Treasury Staff recently advised the AFM-EPF that it disagrees with two of the actuarial assumptions used in our application. On this basis, Treasury Staff will recommend that the Secretary of the Treasury deny the application. Unless the Secretary overrules Treasury Staff and approves our application, benefits will not be reduced on January 1, 2021, and our Plan will continue on its path toward insolvency—unless the Trustees prepare and submit a new MPRA application.
Many other plans in a similar situation have withdrawn their application rather than have Treasury deny it. However, if Treasury denies the application, it must publish a letter describing the reasons for the denial. In the interest of transparency, we feel it is important for all of our participants and beneficiaries to understand the precise reasons for the recommended denial by Treasury Staff, and, just as important, the elements of the application that were not the reasons for the denial. We have therefore decided not to withdraw the MPRA application.
We strongly disagree with Treasury Staff’s position on the two assumptions, and our actuaries stand firmly by all of the assumptions used in the application. Even more to the point, Treasury Staff is recommending denial despite the fact that we demonstrated the proposed benefit reduction would prevent the Plan from running out of money even if we used the assumptions that Treasury Staff preferred.
We have sent a letter to Treasury Secretary Steven Mnuchin conveying this message and asking him to overrule the expected Treasury Staff recommendation and not deny the application.

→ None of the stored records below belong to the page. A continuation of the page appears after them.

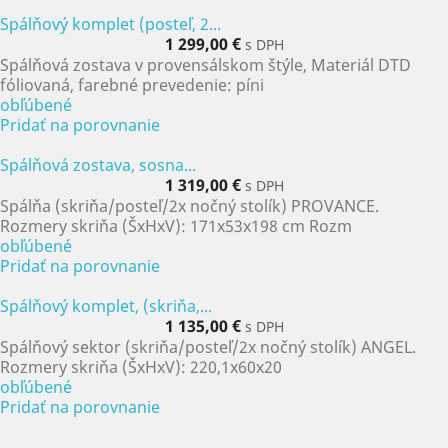
Spálňový komplet (posteľ, 2...
1 299,00 €
s DPH
Spálňová zostava v provensálskom štýle, Materiál DTD
fóliovaná, farebné prevedenie: píni
obľúbené
Pridať na porovnanie
Spálňová zostava, sosna...
1 319,00 €
s DPH
Spálňa (skriňa/posteľ/2x nočný stolík) PROVANCE.
Rozmery skriňa (ŠxHxV): 171x53x198 cm Rozm
obľúbené
Pridať na porovnanie
Spálňový komplet, (skriňa,...
1 135,00 €
s DPH
Spálňový sektor (skriňa/posteľ/2x nočný stolík) ANGEL.
Rozmery skriňa (ŠxHxV): 220,1x60x20
obľúbené
Pridať na porovnanie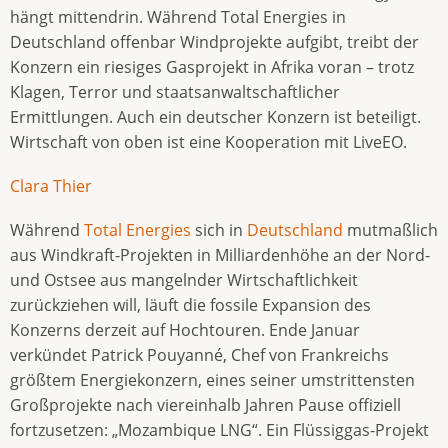
hängt mittendrin. Während Total Energies in
Deutschland offenbar Windprojekte aufgibt, treibt der
Konzern ein riesiges Gasprojekt in Afrika voran – trotz
Klagen, Terror und staatsanwaltschaftlicher
Ermittlungen. Auch ein deutscher Konzern ist beteiligt.
Wirtschaft von oben ist eine Kooperation mit LiveEO.
Clara Thier
Während
Total Energies
sich in
Deutschland
mutmaßlich
aus Windkraft-Projekten in Milliardenhöhe an der Nord-
und Ostsee aus mangelnder Wirtschaftlichkeit
zurückziehen will, läuft die fossile Expansion des
Konzerns derzeit auf Hochtouren. Ende Januar
verkündet Patrick Pouyanné, Chef von Frankreichs
größtem Energiekonzern, eines seiner umstrittensten
Großprojekte nach viereinhalb Jahren Pause offiziell
fortzusetzen: „Mozambique LNG“. Ein Flüssiggas-Projekt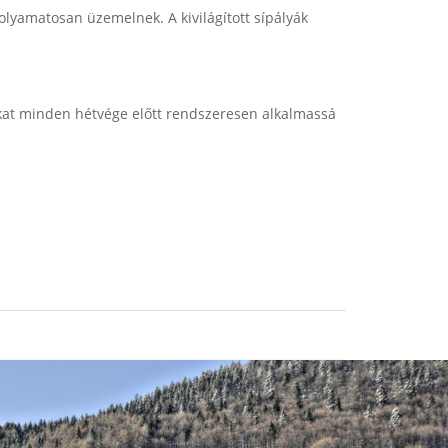
olyamatosan üzemelnek. A kivilágított sípályák
kat minden hétvége előtt rendszeresen alkalmassá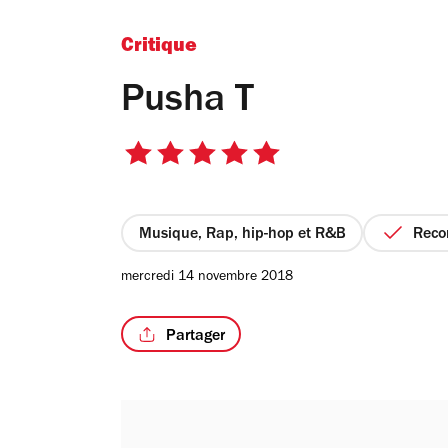
Critique
Pusha T
5
sur
5
étoiles
Musique, Rap, hip-hop et R&B
Rec
mercredi 14 novembre 2018
Partager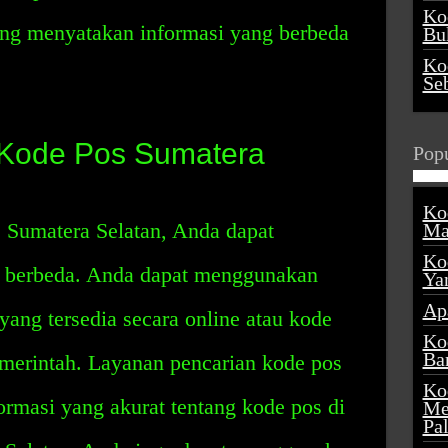
Ko
ing menyatakan informasi yang berbeda
Buk
Ko
Se
Kode Pos Sumatera
Popu
Ko
Sumatera Selatan, Anda dapat
Ma
Ko
 berbeda. Anda dapat menggunakan
Ya
Ap
yang tersedia secara online atau kode
Ko
Ba
emerintah. Layanan pencarian kode pos
Ko
rmasi yang akurat tentang kode pos di
Me
Pa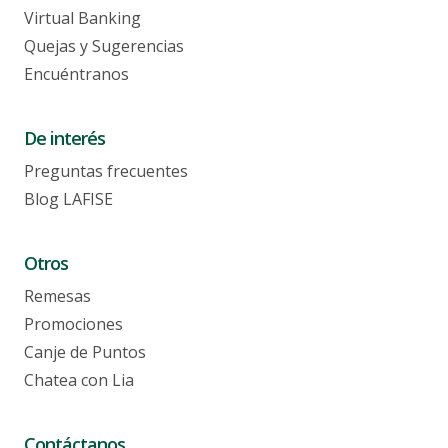
Virtual Banking
Quejas y Sugerencias
Encuéntranos
De interés
Preguntas frecuentes
Blog LAFISE
Otros
Remesas
Promociones
Canje de Puntos
Chatea con Lia
Contáctanos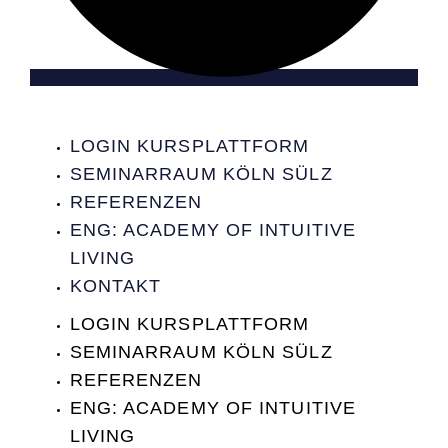
LOGIN KURSPLATTFORM
SEMINARRAUM KÖLN SÜLZ
REFERENZEN
ENG: ACADEMY OF INTUITIVE
LIVING
KONTAKT
LOGIN KURSPLATTFORM
SEMINARRAUM KÖLN SÜLZ
REFERENZEN
ENG: ACADEMY OF INTUITIVE
LIVING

You can click here to read this letter, which contains a more thorough explanation of why Treasury Staff’s conclusions are simply incorrect.

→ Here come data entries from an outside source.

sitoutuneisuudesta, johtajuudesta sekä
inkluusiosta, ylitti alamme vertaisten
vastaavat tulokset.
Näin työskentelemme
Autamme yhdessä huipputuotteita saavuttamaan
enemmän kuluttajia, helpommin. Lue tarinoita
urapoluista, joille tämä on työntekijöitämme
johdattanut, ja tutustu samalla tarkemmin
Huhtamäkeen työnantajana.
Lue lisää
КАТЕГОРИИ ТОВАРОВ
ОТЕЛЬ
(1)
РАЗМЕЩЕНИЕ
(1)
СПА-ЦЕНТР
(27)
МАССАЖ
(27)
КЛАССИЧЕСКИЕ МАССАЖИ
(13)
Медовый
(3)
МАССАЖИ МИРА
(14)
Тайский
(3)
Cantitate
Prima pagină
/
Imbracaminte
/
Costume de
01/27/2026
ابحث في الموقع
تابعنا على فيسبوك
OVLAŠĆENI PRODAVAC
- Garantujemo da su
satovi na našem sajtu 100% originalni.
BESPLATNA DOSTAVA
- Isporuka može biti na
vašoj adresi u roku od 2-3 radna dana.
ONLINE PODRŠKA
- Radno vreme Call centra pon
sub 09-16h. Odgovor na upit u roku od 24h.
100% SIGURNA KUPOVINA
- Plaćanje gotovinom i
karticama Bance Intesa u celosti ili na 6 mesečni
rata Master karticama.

We are, however, pleased that Treasury Staff stated unequivocally that they had no issue with the other elements of our application, including whether the proposed benefit reductions are equitably distributed across the participant population, whether the Trustees took all reasonable measures to avoid insolvency prior to filing the application, or any of the other assumptions. This will put us in a position to refile on an expedited basis.
The Trustees remain committed to protecting the solvency of the Plan. We will notify you when Treasury releases its official decision on the application between now and Tuesday, August 11. If Treasury denies the application, we will regroup with our advisors, review the Plan’s current situation and decide on a course moving forward.